Die Anlaufscheiben sollen richtig mit 2 Vollstiften gehalten sein ohne Schlackermaschüü !
Die Hülse kann viel weniger Scherkräfte ab als ein Vollstift !!
Mit den Hülsen (Schwerspannstiften) werden aus den Anlauf- vielleicht irgendwann Mitlaufscheiben :entsetzten:=Motorgehäuse im A....
Wenn das schon alles auseinander ist, machs vernünftig und besorg Dir die Hilfsstifte des Grauens 2A+B neu für kleines Geld - wenn nicht beim :gfreu:, dann bei irgendeinem mechanischen Betrieb ! Die Stifte sind allgemein übliche Maschinenbauteile und an sich nix Spezielles.
Liebe Grüße :wink1:
Martin
 
Ein sehr bekannten BMW Laden im Schwarzwald, hat mir an diese Stelle auch Pass Stifte anstatt die 2 originalen Bolzen dort eingebaut:
144859201611125DSC0006.jpg

Hat mich auch erstmal genervt, habe sie dann trotzdem drinngelassen.
Ich habe mir auch gedacht, "ja wenn der nicht weiss was er tut, dann ist so wie so die Welt nicht mehr zu retten".

Man sollte lieber doch alles selbst machen ! Er sollte mir nur den Radial gleitlager wechseln, und die axiale Scheiben und Stifte wieder verwenden.

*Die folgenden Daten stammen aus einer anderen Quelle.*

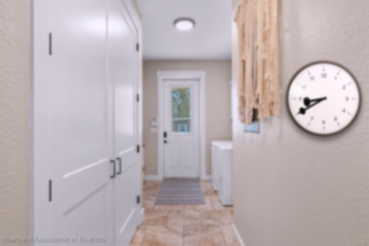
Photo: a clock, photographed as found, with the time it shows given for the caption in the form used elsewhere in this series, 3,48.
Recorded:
8,40
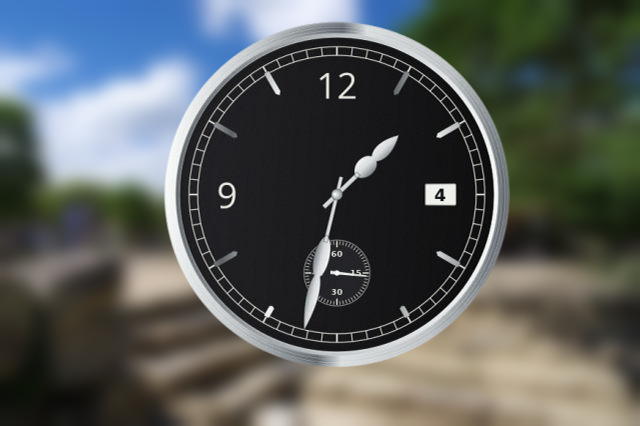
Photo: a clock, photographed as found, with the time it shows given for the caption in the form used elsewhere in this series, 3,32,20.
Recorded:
1,32,16
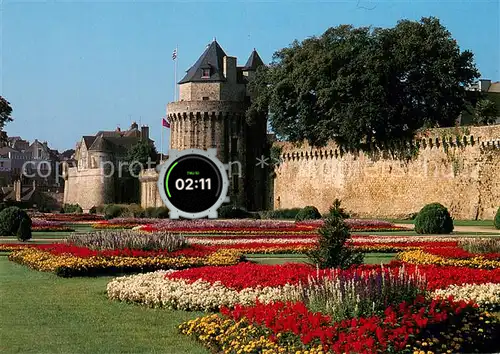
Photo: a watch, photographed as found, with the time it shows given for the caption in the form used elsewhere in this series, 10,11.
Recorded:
2,11
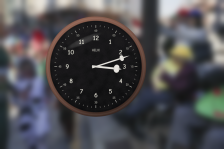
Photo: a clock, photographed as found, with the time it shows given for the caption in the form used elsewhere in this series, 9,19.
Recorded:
3,12
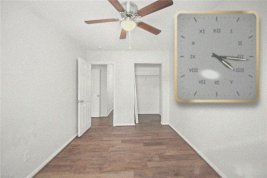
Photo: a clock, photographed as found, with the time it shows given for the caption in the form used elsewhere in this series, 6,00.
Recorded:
4,16
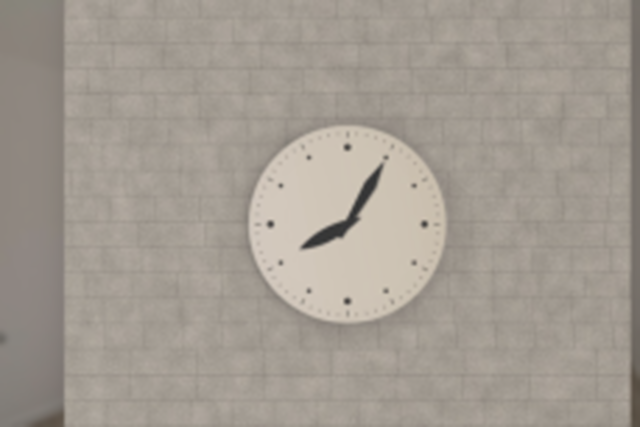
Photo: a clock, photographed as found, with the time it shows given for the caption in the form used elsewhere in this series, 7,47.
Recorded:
8,05
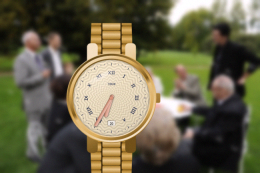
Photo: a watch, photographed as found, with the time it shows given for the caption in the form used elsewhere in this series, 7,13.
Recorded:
6,35
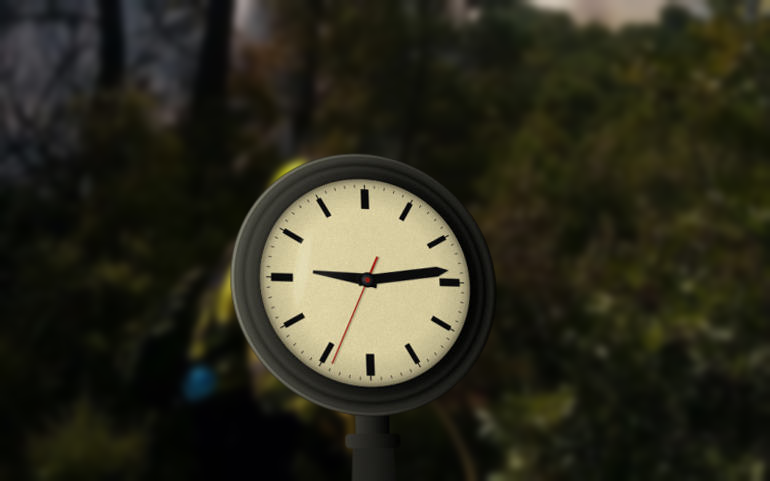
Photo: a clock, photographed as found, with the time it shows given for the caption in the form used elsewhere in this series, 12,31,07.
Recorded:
9,13,34
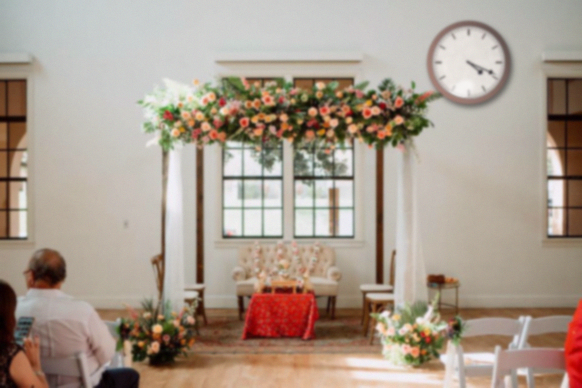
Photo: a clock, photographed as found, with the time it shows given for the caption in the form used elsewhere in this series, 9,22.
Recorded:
4,19
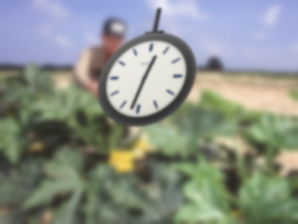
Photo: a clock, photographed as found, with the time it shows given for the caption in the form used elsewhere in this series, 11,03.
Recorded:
12,32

Aber ne, er hat dann trotzdem seine "Signatur" reinmachen müssen.
 
Ein Vorbesitzer hat wohl die beiden Passstifte der Axiallager zerdrückt und durch Federstifte ersetzt...s. Bild. Ich vermute einfach einmal, ...

Volker

Habe in den letzten 25 Jahren mehrere Motoren demontiert und neu aufgebaut da waren nie Zylinder oder Passstifte verbaut sondern immer die org. Kongo-Busch Spannstifte von BMW:D

Einfach akzeptieren daß es von Werk so ist .
 
Zuletzt bearbeitet:
1976 war bei BMW noch alles in Ordnung:
die 90/6 hatte Vollmaterialstifte für die Anlaufscheiben, lackiertes hinteres Schutzblech, hintere Federbeine mit Aluhülsen, ein vorderes Schutzblech mit ausreichender Abdeckung dass diesen Namen auch verdiente, serienmässig Lenkungsdämpfer.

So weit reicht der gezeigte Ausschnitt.